Recorded data:
┄┄┄┄┄┄

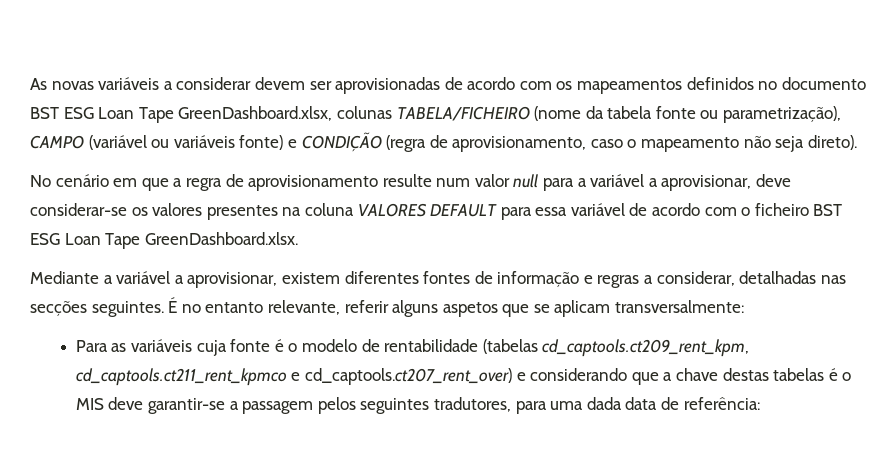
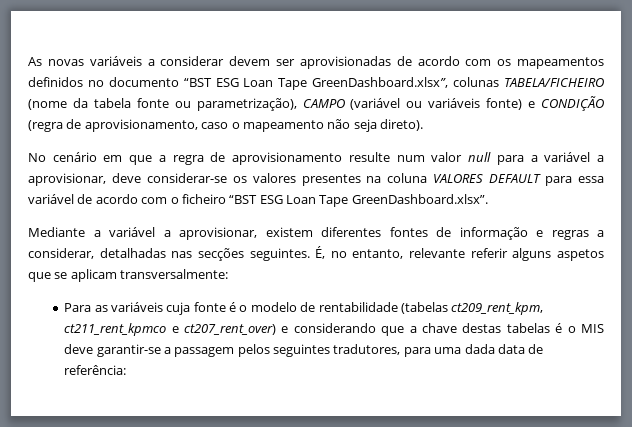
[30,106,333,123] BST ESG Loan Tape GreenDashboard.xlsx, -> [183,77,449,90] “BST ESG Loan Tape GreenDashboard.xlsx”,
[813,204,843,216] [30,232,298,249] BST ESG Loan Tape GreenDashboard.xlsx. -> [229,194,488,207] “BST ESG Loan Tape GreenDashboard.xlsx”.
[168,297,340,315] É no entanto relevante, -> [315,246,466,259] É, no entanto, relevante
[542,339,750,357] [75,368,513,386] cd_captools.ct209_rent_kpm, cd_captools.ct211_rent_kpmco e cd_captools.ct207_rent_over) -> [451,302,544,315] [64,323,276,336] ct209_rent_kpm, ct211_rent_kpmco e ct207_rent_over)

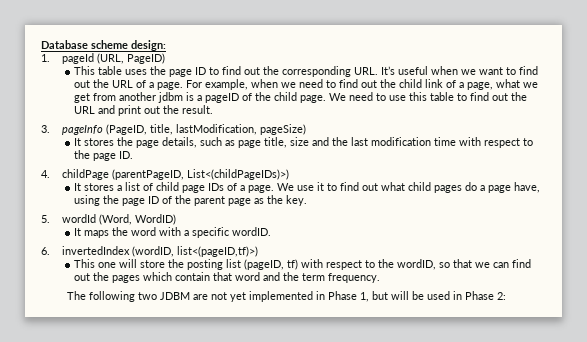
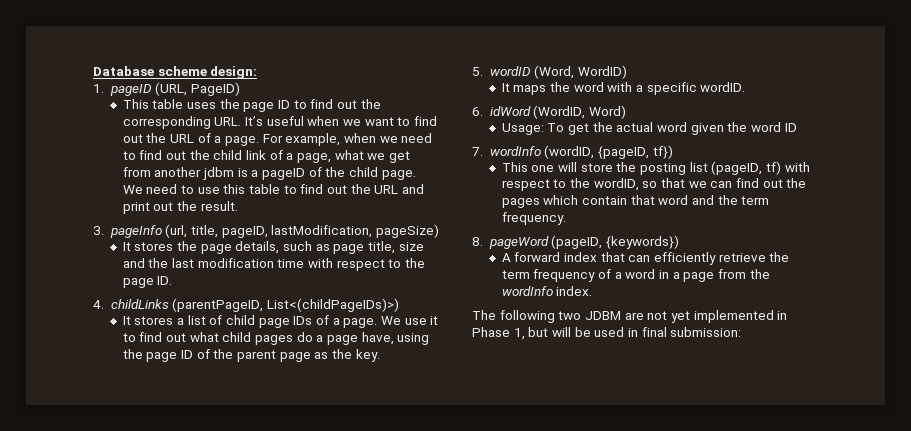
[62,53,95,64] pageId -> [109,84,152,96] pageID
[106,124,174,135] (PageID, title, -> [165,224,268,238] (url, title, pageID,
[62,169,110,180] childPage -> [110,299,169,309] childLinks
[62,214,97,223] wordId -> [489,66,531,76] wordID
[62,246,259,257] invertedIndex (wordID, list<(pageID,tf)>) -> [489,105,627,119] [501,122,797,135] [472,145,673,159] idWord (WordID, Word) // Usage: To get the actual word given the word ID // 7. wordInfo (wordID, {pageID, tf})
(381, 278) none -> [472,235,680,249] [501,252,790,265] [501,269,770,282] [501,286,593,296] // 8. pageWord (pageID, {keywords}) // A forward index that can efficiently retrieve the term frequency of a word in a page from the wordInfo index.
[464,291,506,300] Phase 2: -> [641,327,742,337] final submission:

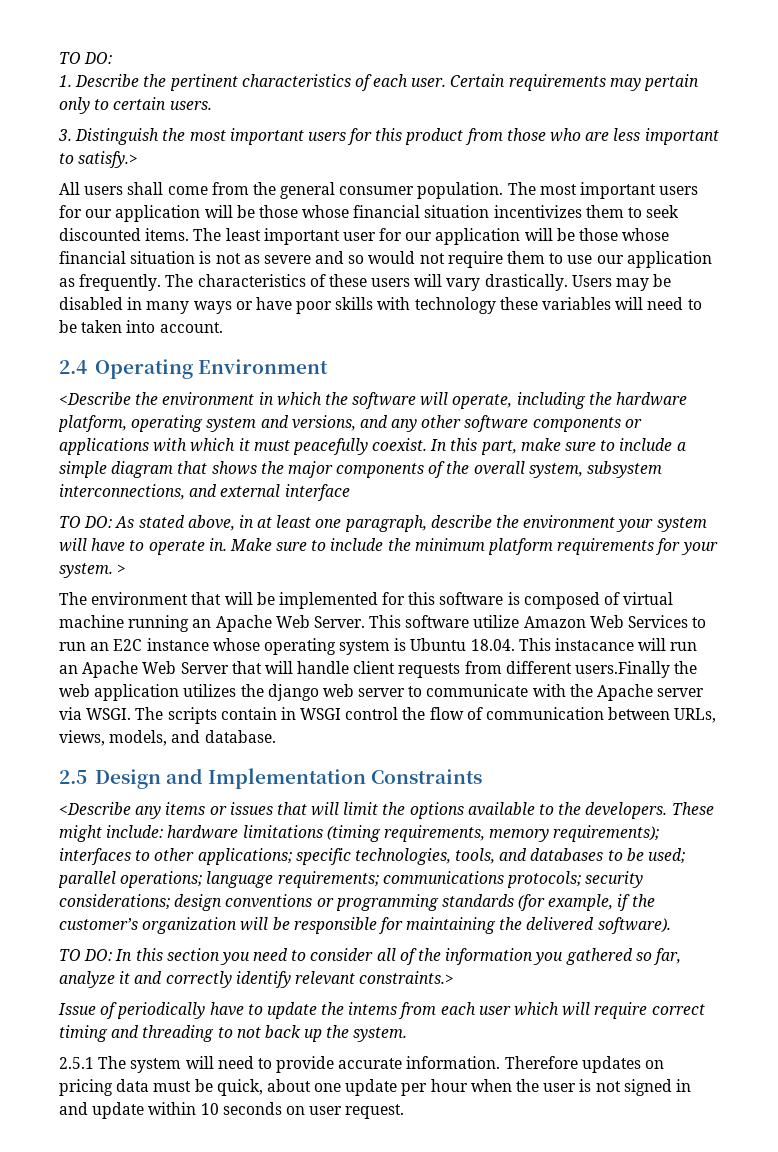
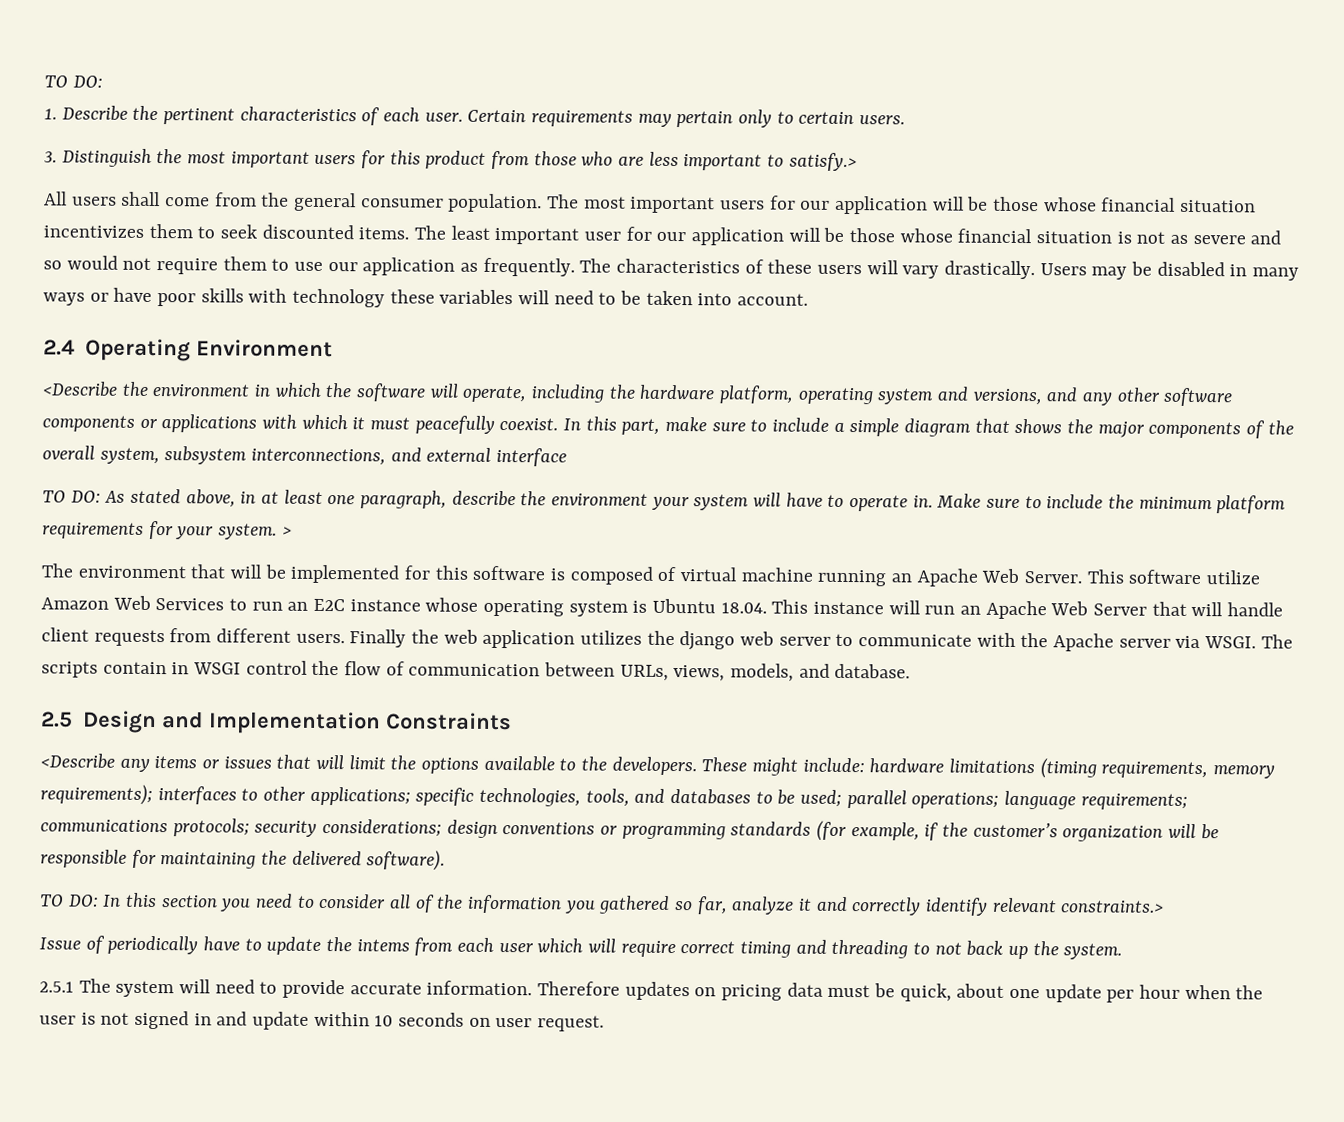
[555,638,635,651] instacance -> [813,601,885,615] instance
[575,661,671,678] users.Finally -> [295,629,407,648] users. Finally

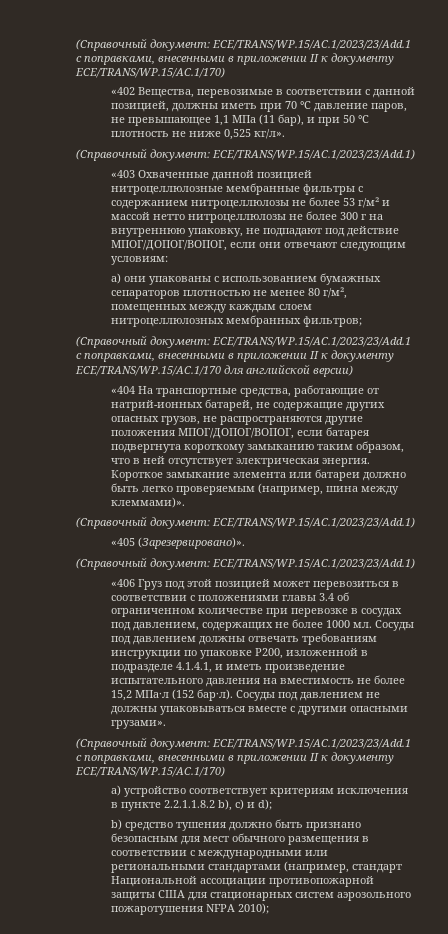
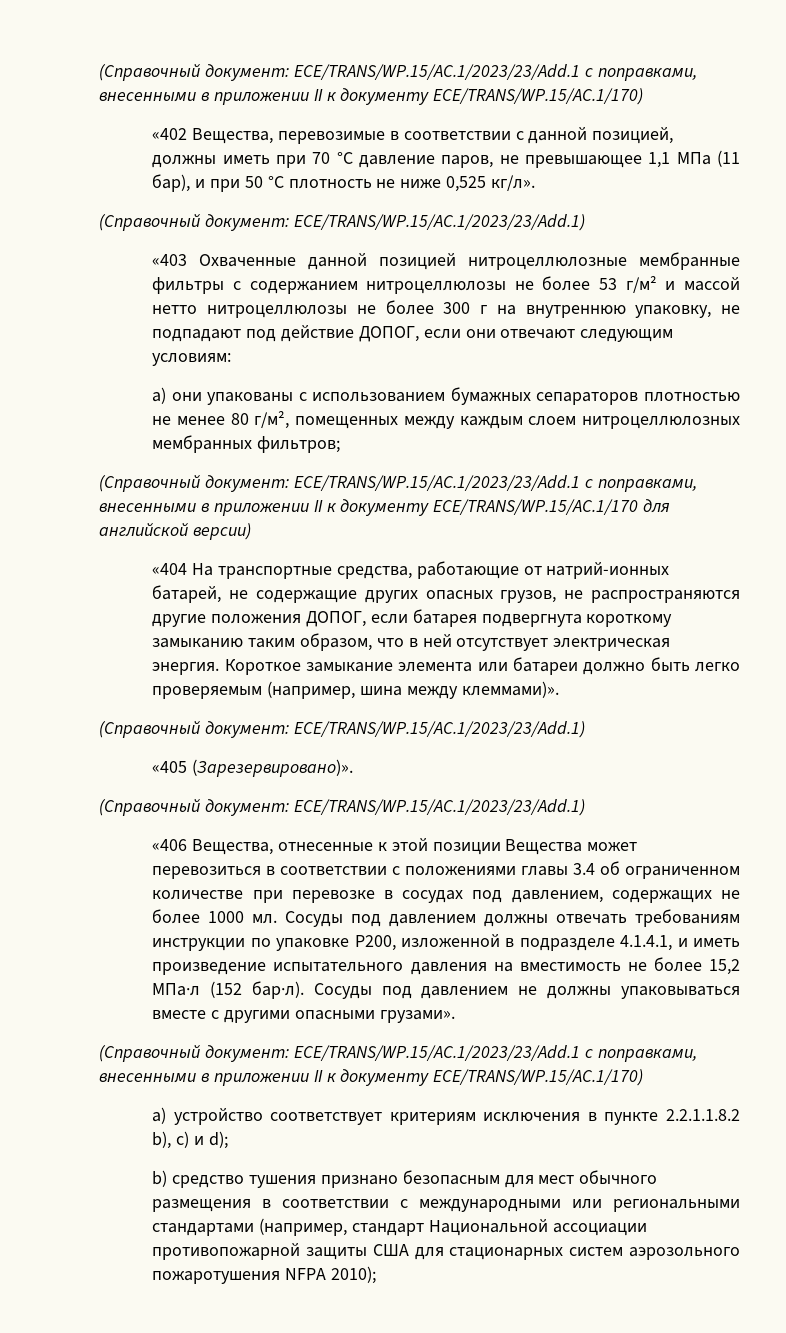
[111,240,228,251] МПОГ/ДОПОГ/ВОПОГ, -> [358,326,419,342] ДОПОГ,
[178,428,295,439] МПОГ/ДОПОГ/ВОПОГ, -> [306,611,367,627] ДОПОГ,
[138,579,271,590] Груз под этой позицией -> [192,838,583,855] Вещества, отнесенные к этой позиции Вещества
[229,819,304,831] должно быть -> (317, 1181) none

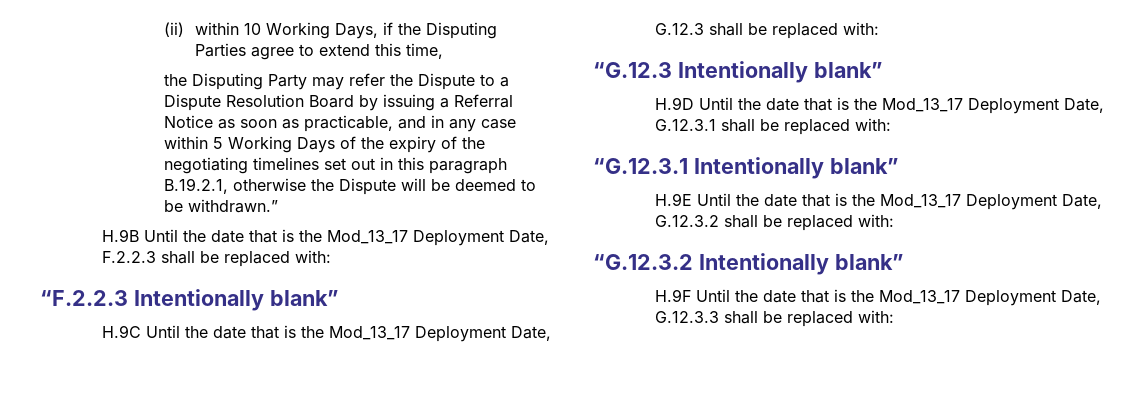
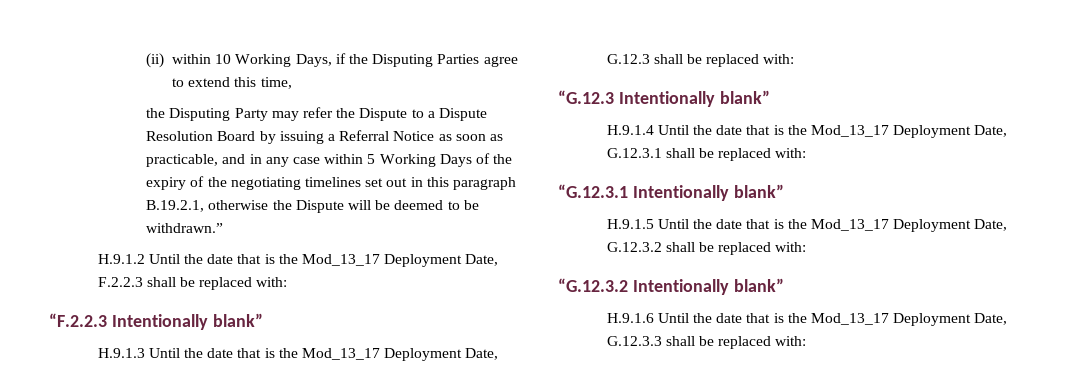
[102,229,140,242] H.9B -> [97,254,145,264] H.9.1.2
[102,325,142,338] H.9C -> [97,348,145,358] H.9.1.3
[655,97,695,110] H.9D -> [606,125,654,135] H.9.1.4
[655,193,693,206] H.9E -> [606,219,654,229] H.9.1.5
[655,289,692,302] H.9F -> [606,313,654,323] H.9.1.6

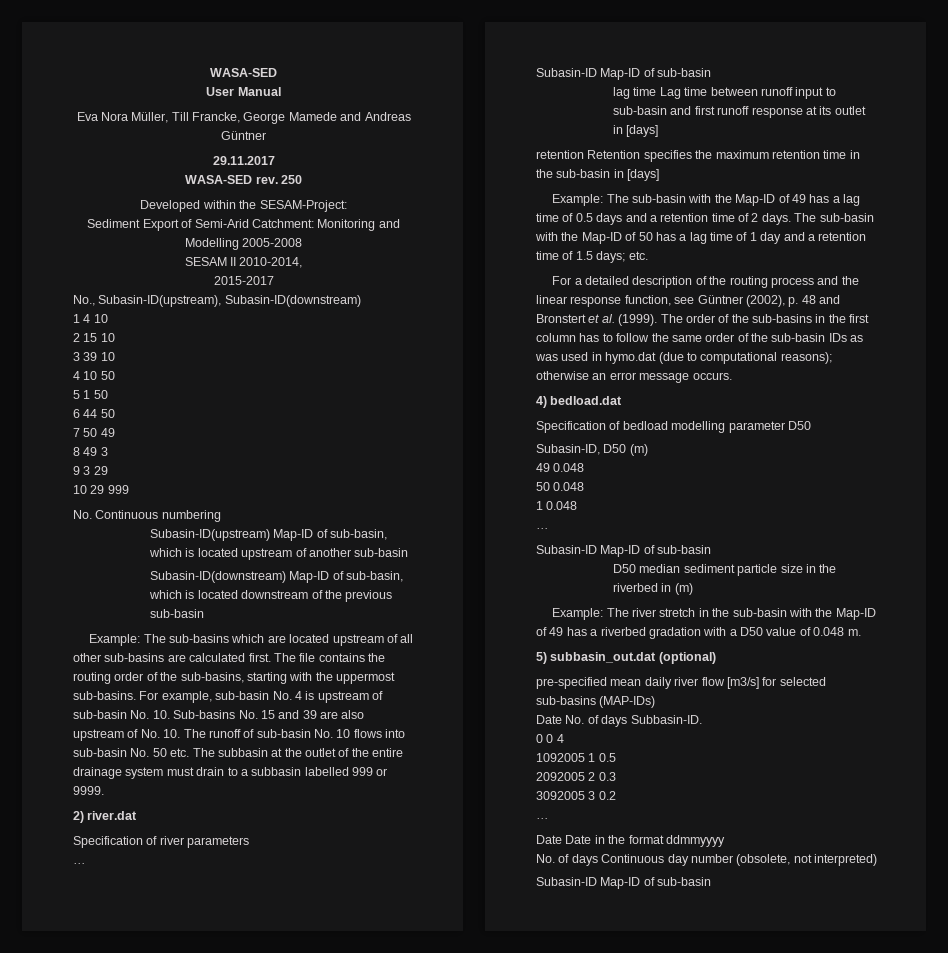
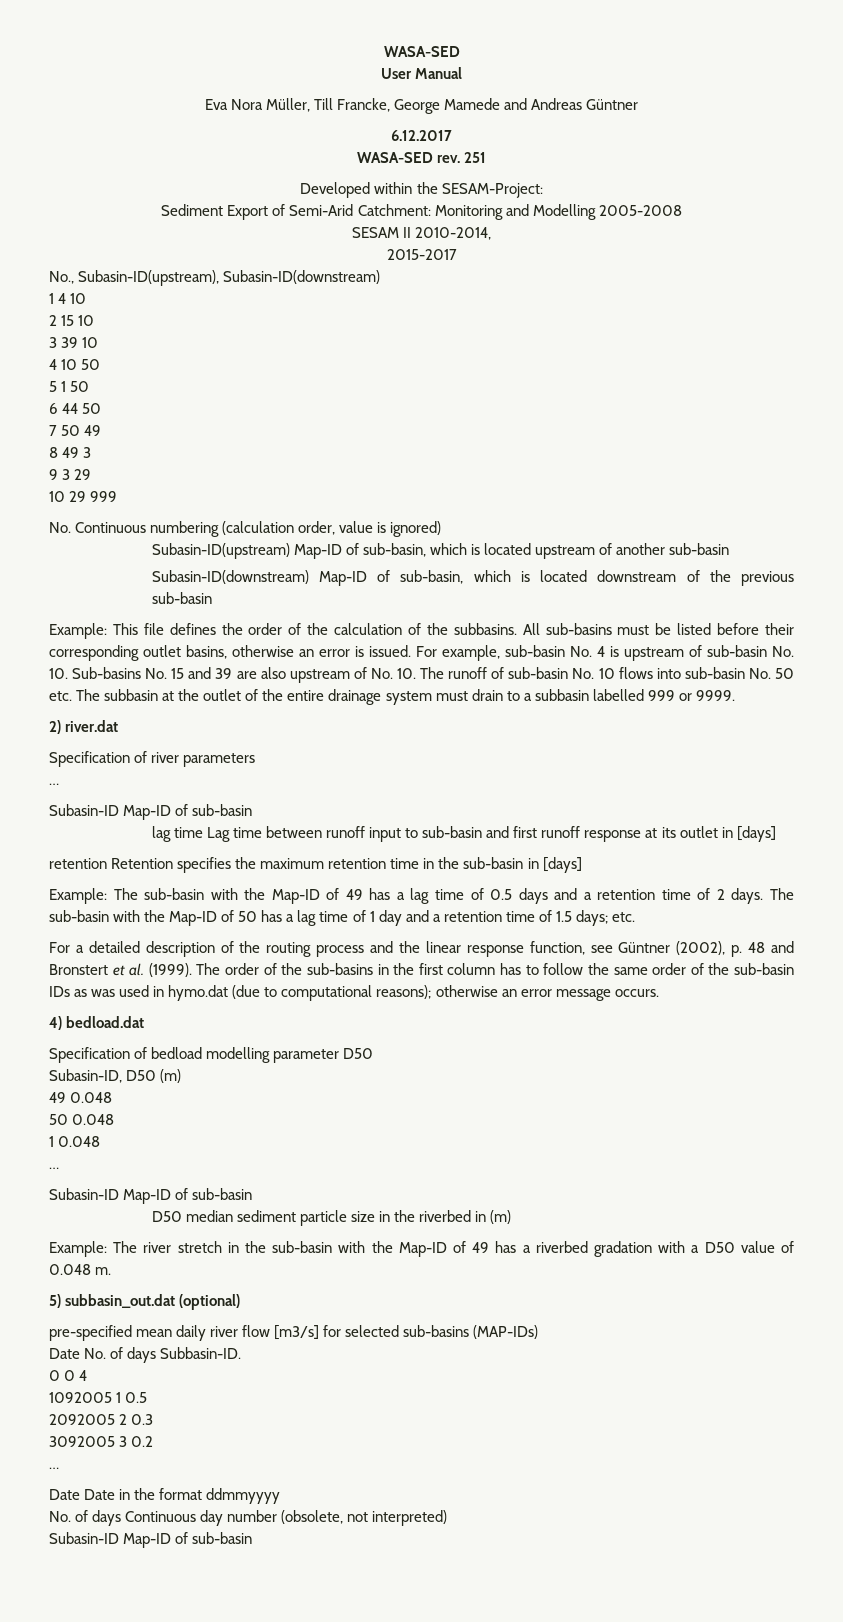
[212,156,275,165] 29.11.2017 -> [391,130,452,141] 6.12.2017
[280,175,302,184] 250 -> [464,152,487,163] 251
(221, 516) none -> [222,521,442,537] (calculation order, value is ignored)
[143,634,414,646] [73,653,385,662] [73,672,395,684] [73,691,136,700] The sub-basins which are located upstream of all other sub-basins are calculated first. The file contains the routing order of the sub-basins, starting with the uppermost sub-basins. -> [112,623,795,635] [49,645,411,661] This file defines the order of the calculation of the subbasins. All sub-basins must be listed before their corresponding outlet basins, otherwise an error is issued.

┄┄┄┄┄┄

* [What you have to do]: For each line in the data that holds the word "calculation", copy the line.

* [Solution to this exercise]:
(221, 516) none -> [222,521,442,537] (calculation order, value is ignored)
[143,634,414,646] [73,653,385,662] [73,672,395,684] [73,691,136,700] The sub-basins which are located upstream of all other sub-basins are calculated first. The file contains the routing order of the sub-basins, starting with the uppermost sub-basins. -> [112,623,795,635] [49,645,411,661] This file defines the order of the calculation of the subbasins. All sub-basins must be listed before their corresponding outlet basins, otherwise an error is issued.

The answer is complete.